▶ _Given text_:
::::
From 4df5628dad8836896715ee542853f6ff2c033d74 Mon Sep 17 00:00:00 2001
From: jhj0517 <97279763+jhj0517@users.noreply.github.com>
Date: Mon, 28 Oct 2024 19:02:41 +0900
Subject: [PATCH 15/41] Rename function and variable

---
 app.py | 14 +++++++-------
 1 file changed, 7 insertions(+), 7 deletions(-)

diff --git a/app.py b/app.py
index 72026de8..ac5010c1 100644
--- a/app.py
+++ b/app.py
@@ -44,7 +44,7 @@ def __init__(self, args):
         print(f"Use \"{self.args.whisper_type}\" implementation\n"
               f"Device \"{self.whisper_inf.device}\" is detected")
 
-    def create_whisper_parameters(self):
+    def create_pipeline_inputs(self):
         whisper_params = self.default_params["whisper"]
         vad_params = self.default_params["vad"]
         diarization_params = self.default_params["diarization"]
@@ -108,7 +108,7 @@ def launch(self):
                                                          visible=self.args.colab,
                                                          value="")
 
-                        whisper_params, dd_file_format, cb_timestamp = self.create_whisper_parameters()
+                        pipeline_params, dd_file_format, cb_timestamp = self.create_pipeline_inputs()
 
                         with gr.Row():
                             btn_run = gr.Button(_("GENERATE SUBTITLE FILE"), variant="primary")
::::
▶ _Data items_:

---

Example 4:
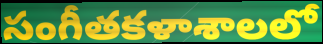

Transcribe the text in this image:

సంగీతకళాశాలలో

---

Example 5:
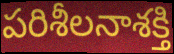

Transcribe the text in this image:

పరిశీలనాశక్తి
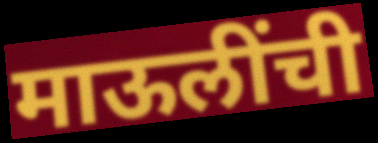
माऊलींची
::::
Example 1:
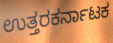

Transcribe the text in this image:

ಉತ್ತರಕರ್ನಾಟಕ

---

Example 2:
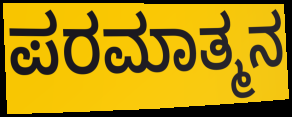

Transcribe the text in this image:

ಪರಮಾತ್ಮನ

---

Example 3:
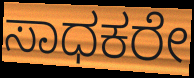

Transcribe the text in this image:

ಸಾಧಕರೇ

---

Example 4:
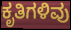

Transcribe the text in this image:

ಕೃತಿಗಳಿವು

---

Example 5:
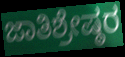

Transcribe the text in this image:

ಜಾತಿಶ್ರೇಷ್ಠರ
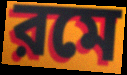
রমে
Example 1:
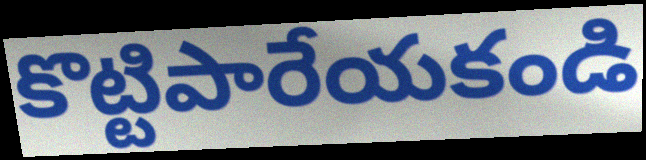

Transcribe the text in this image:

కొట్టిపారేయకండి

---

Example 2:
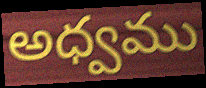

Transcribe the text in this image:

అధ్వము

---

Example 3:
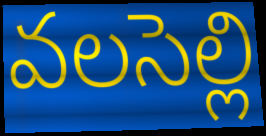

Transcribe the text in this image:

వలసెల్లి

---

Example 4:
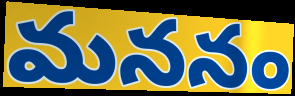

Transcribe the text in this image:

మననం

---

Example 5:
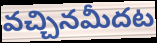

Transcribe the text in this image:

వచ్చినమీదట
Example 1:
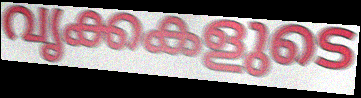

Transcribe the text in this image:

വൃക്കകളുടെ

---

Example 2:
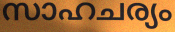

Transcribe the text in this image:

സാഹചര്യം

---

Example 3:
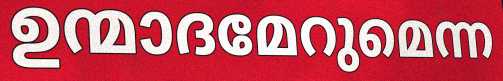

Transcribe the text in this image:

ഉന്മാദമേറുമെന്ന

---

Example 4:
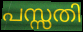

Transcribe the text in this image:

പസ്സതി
::::
▶ _Directive 1_: In the patch, which keys of self.default_params are read inside the renamed function? List every one.
▶ _Directive 2_: Reproduce word for word the portion of the patch starting with "From 4df5628dad8836896715ee542853f6ff2c033d74 Mon" and going on through "insertions(+), 7 deletions(-)".
The data items have no role in what is asked here.

▶ _Worked solution 1_: whisper, vad, diarization

▶ _Worked solution 2_:
From 4df5628dad8836896715ee542853f6ff2c033d74 Mon Sep 17 00:00:00 2001
From: jhj0517 <97279763+jhj0517@users.noreply.github.com>
Date: Mon, 28 Oct 2024 19:02:41 +0900
Subject: [PATCH 15/41] Rename function and variable

---
 app.py | 14 +++++++-------
 1 file changed, 7 insertions(+), 7 deletions(-)